Çalışma Yönergesi
Metin parçasında sözü edilen ve Ağustos 2025'te Almanya'da yapılan araştırmayı hangi kuruluş finanse etmiştir?

+++ Metin Parçası +++

Almanya

Almanya’da Halkın Yüzde 65’i İsrail’in Savaş Suçu İşlediğini Düşünüyor

Almanya’da yapılan ankete göre halkın büyük çoğunluğu İsrail ordusunun Gazze’de savaş suçu işlediğini düşünürken, yarısından fazlası ülkenin tarihî sorumluluğunun İsrail devletine değil Yahudi halkına yönelik olması gerektiğini savunuyor.

Almanya’da Halkın Yüzde 65’i İsrail’in Savaş Suçu İşlediğini Düşünüyor
©Achim Wagner /Shutterstock.com

Ağustos 2025’te yapılan bir araştırmaya göre, Almanya’da yaşayan halkın büyük çoğunluğu, Gazze ve İsrail’e yönelik dış politikanın uluslararası hukuka dayalı ve insan haklarını gözeten bir yaklaşım sergilemesi gerektiğini düşünüyor. Alman Küresel ve Bölgesel Çalışmalar Enstitüsü (GIGA) tarafından gerçekleştirilen ve Friedrich-Ebert-Stiftung tarafından finanse edilen araştırma, Alman kamuoyunun dış politika ile ilgili görüşleri ile hükûmetin uygulamaları arasındaki farkı anlamak açısından önemli veriler sunuyor.

+++ Girdi Verileri +++

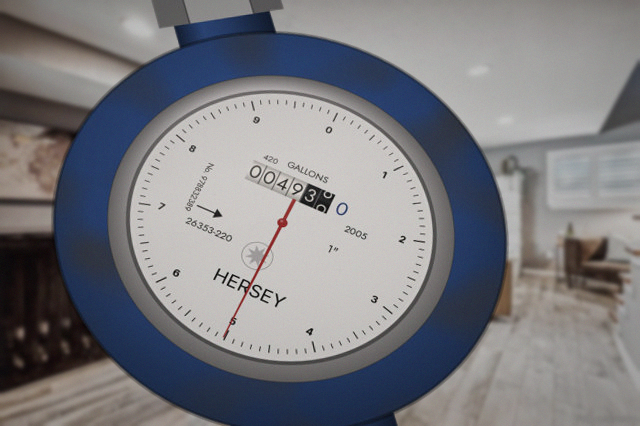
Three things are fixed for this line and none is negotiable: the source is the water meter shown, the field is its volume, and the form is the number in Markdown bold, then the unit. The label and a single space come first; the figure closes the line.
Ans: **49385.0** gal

+++
+++ Girdi Verileri +++

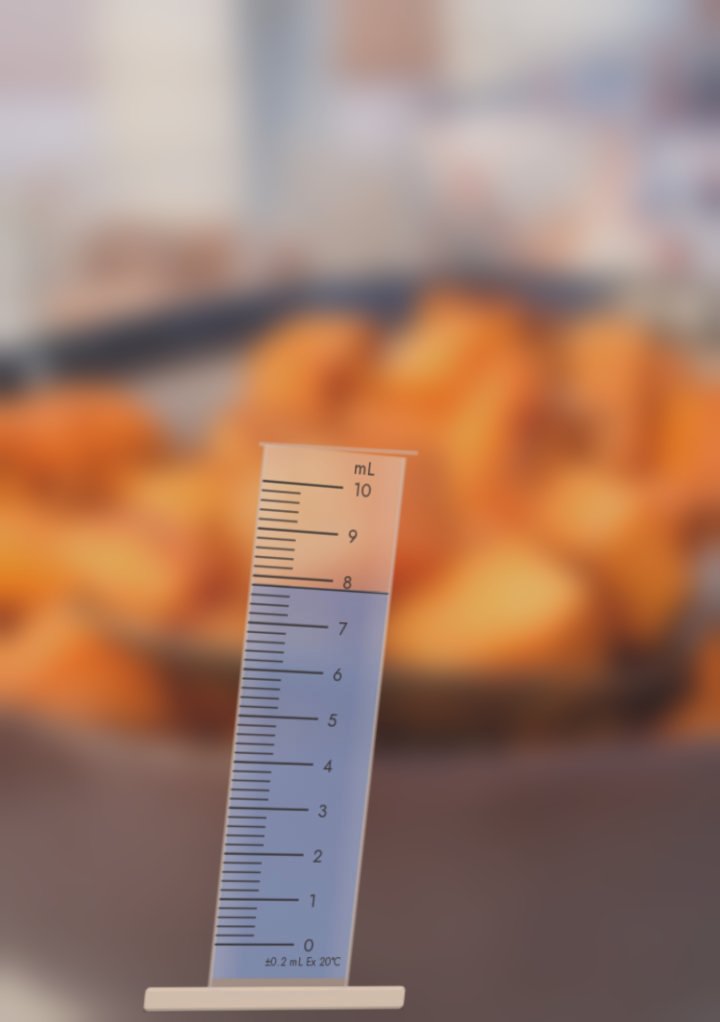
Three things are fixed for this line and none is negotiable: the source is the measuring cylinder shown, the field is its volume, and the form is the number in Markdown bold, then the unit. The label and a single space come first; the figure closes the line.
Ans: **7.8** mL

+++

Görevin Cevabı
Friedrich-Ebert-Stiftung finanse etmiştir.